REQUIREMENT:
Pictures aside, write every record out again word for word.

[Collected data]
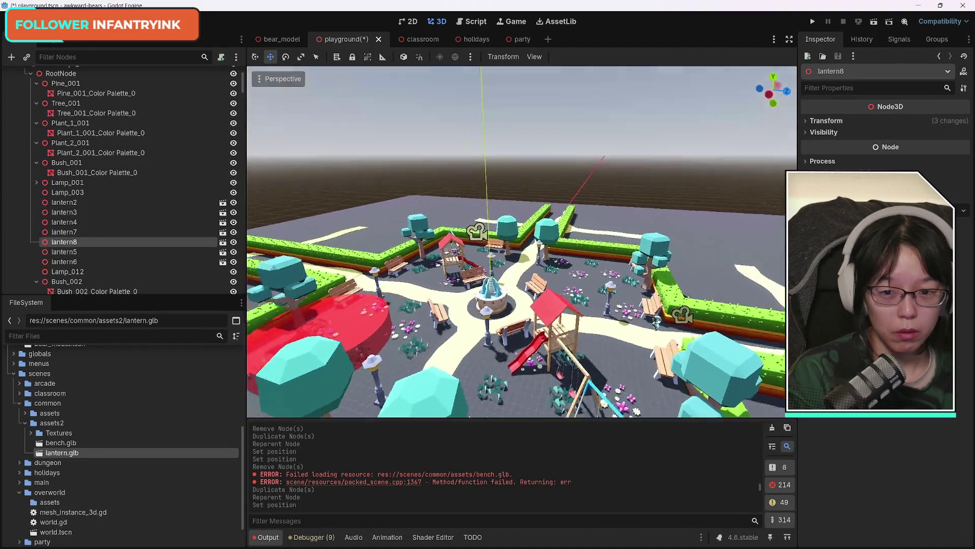
key("w")
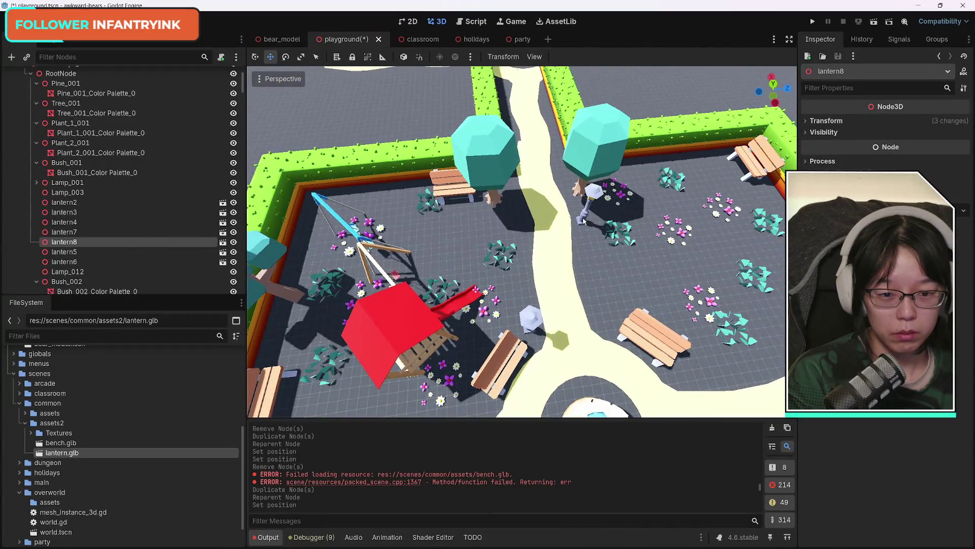
left_click(584, 221)
key("ctrl+d")
mouse_move(637, 215)
left_mouse_down()
mouse_move(462, 219)
mouse_move(404, 166)
left_mouse_up()
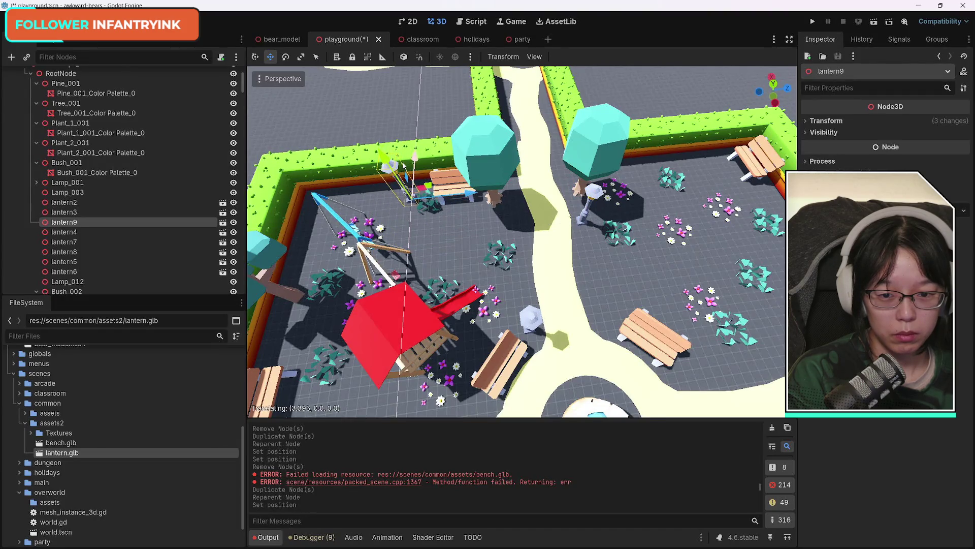
Step: Nudge lantern9 along its Z axis, then save the playground scene
key("g")
key("z")
mouse_move(480, 199)
left_mouse_down()
mouse_move(594, 208)
mouse_move(609, 152)
left_mouse_up()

RESPONSE AREA:
key("w")
left_click(584, 221)
key("ctrl+d")
mouse_move(637, 215)
left_mouse_down()
mouse_move(462, 219)
mouse_move(404, 166)
left_mouse_up()
Step: Nudge lantern9 along its Z axis, then save the playground scene
key("g")
key("z")
mouse_move(480, 199)
left_mouse_down()
mouse_move(594, 208)
mouse_move(609, 152)
left_mouse_up()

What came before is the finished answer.